(Excerpted records Opens)

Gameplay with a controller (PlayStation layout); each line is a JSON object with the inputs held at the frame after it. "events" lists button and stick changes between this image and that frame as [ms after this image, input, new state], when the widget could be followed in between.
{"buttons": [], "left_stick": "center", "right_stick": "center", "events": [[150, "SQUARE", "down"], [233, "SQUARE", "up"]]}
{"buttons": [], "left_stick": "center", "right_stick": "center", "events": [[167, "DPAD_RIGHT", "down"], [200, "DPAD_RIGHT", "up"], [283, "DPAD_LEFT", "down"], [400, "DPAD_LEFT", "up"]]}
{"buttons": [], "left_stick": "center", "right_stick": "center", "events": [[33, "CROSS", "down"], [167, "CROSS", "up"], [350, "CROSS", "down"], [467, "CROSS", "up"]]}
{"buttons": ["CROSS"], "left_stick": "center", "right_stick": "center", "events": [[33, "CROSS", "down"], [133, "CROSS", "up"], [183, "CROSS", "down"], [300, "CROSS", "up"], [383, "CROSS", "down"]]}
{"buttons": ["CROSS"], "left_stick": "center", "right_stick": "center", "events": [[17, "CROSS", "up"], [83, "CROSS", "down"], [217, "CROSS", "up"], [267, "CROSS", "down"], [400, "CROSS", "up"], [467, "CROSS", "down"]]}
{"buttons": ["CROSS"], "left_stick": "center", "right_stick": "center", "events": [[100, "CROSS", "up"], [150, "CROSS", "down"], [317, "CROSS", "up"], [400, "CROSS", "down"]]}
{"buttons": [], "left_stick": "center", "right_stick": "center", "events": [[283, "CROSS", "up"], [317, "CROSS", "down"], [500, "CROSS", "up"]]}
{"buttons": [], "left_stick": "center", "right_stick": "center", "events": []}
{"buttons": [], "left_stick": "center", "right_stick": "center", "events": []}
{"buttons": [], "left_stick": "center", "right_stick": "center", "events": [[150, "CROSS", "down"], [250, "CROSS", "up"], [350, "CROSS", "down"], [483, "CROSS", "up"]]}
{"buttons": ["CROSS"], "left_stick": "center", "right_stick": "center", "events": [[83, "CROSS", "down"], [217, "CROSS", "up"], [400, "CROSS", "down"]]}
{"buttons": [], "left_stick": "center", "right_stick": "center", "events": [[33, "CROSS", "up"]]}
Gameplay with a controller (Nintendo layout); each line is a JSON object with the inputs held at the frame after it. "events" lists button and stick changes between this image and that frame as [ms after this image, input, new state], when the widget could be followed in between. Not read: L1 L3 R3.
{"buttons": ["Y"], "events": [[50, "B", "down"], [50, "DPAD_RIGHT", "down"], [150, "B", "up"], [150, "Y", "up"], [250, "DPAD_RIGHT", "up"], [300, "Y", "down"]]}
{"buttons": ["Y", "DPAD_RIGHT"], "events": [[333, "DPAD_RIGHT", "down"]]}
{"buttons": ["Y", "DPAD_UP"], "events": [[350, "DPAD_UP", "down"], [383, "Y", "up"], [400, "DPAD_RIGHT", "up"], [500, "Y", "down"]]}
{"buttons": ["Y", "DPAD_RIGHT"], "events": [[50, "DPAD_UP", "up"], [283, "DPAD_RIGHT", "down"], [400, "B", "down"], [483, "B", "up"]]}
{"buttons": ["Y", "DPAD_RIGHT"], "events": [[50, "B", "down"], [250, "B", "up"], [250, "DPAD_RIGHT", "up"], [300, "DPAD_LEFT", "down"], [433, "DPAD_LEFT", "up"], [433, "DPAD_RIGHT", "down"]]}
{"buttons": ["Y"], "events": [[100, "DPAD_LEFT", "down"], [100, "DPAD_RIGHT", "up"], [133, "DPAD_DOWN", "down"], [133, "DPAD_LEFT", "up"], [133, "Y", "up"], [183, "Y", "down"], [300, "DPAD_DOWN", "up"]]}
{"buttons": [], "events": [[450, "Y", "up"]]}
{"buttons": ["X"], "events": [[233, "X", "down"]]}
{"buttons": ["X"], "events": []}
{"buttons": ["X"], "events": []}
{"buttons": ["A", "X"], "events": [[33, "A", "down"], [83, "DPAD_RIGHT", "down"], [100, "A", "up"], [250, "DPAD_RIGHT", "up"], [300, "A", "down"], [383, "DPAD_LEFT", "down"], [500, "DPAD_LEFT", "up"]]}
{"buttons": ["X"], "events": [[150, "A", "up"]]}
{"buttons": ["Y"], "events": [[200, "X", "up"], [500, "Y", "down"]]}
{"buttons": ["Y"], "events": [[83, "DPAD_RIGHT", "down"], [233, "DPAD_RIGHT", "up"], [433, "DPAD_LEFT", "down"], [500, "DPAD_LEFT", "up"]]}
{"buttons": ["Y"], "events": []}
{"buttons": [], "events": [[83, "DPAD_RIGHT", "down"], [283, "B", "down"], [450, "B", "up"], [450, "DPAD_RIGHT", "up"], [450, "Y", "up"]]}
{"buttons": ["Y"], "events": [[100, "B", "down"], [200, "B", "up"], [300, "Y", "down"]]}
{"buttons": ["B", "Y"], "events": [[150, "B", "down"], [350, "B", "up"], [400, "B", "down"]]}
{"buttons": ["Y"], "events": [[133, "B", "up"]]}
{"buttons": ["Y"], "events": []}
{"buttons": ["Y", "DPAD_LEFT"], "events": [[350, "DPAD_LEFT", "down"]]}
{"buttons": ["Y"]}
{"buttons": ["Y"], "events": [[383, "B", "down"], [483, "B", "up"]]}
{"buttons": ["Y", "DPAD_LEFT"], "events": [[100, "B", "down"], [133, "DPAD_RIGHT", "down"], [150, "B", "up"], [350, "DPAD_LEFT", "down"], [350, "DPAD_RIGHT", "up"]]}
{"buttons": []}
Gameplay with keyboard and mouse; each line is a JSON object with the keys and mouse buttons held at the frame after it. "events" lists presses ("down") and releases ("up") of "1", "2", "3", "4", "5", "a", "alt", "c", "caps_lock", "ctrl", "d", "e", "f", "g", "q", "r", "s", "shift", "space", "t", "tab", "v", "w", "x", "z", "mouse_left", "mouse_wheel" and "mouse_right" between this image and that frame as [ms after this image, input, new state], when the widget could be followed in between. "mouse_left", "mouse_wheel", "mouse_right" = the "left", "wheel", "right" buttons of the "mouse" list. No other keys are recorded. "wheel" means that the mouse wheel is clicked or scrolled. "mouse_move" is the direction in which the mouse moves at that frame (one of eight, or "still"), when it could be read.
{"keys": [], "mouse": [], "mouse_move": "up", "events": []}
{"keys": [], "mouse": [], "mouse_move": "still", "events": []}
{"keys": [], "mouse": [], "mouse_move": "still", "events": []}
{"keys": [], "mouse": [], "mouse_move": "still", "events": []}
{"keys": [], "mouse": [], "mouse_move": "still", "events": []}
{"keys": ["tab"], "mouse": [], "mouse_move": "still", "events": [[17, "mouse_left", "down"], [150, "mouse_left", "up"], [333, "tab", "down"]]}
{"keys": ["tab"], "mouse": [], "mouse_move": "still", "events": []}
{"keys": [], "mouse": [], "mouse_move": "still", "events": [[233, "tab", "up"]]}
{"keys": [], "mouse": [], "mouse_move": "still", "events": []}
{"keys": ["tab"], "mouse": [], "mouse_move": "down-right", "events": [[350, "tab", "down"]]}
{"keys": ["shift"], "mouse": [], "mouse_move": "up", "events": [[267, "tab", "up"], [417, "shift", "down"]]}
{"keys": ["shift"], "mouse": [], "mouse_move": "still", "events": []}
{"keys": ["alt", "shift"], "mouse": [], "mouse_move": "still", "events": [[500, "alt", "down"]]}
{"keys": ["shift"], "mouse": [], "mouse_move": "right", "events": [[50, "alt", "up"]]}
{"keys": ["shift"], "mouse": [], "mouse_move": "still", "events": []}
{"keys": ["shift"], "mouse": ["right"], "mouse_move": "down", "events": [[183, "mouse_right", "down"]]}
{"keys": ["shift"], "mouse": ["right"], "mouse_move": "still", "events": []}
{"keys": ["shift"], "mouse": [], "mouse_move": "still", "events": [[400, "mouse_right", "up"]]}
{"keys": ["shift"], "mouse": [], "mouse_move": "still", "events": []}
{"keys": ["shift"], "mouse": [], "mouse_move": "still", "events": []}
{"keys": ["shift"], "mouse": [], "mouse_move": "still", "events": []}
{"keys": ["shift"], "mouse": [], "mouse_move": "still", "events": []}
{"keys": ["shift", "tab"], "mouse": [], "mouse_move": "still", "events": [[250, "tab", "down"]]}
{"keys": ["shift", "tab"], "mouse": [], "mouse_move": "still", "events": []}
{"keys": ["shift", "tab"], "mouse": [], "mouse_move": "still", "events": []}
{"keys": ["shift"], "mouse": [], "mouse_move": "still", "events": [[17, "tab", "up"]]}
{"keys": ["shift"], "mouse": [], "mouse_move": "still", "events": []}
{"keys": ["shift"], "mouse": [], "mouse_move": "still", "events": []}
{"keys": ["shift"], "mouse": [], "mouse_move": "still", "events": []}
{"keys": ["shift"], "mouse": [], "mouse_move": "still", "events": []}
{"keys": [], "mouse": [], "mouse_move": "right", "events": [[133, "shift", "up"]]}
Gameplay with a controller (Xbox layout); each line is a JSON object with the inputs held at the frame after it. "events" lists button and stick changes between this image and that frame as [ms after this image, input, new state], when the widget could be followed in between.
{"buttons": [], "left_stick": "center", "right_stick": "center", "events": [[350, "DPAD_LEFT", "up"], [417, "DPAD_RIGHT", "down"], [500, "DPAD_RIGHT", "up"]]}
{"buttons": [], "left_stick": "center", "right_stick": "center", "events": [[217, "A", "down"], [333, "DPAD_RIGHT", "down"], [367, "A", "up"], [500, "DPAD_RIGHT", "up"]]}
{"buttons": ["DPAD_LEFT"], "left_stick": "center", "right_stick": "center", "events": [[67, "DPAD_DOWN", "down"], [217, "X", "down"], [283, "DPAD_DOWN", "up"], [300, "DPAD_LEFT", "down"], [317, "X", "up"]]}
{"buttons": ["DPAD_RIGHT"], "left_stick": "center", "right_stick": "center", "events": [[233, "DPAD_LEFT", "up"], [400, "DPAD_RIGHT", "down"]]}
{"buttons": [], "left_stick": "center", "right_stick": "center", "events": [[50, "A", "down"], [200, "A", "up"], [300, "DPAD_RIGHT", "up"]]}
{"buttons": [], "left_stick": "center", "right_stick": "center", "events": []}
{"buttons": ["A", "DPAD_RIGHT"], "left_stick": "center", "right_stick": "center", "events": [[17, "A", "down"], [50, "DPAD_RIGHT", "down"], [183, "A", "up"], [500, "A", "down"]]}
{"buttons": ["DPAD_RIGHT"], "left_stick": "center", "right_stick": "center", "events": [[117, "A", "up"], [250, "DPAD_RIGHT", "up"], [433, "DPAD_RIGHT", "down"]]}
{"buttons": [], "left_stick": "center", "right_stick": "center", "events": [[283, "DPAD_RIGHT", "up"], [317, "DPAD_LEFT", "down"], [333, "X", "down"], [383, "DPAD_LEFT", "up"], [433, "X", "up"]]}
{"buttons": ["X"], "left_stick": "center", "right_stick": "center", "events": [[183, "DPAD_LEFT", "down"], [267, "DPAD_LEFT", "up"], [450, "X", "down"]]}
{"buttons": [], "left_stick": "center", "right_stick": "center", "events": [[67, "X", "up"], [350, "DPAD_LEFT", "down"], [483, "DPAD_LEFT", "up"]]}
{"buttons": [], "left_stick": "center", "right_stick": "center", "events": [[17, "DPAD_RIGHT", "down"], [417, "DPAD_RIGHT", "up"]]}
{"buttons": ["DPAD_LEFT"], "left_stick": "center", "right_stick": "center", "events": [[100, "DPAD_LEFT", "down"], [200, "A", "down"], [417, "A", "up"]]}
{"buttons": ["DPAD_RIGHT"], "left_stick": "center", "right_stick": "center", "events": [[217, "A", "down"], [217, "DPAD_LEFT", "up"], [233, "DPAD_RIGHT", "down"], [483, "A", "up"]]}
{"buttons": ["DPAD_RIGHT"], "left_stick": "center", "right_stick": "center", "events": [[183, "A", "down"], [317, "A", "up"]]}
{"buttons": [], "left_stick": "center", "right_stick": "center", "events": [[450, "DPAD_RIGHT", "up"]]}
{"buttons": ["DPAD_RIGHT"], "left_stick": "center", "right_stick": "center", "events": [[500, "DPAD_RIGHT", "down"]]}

(Excerpted records Closes)

Exercise instructions: Could you count the lines of the listing above that hold the word "CROSS" and give only the total?

Output of the task: 8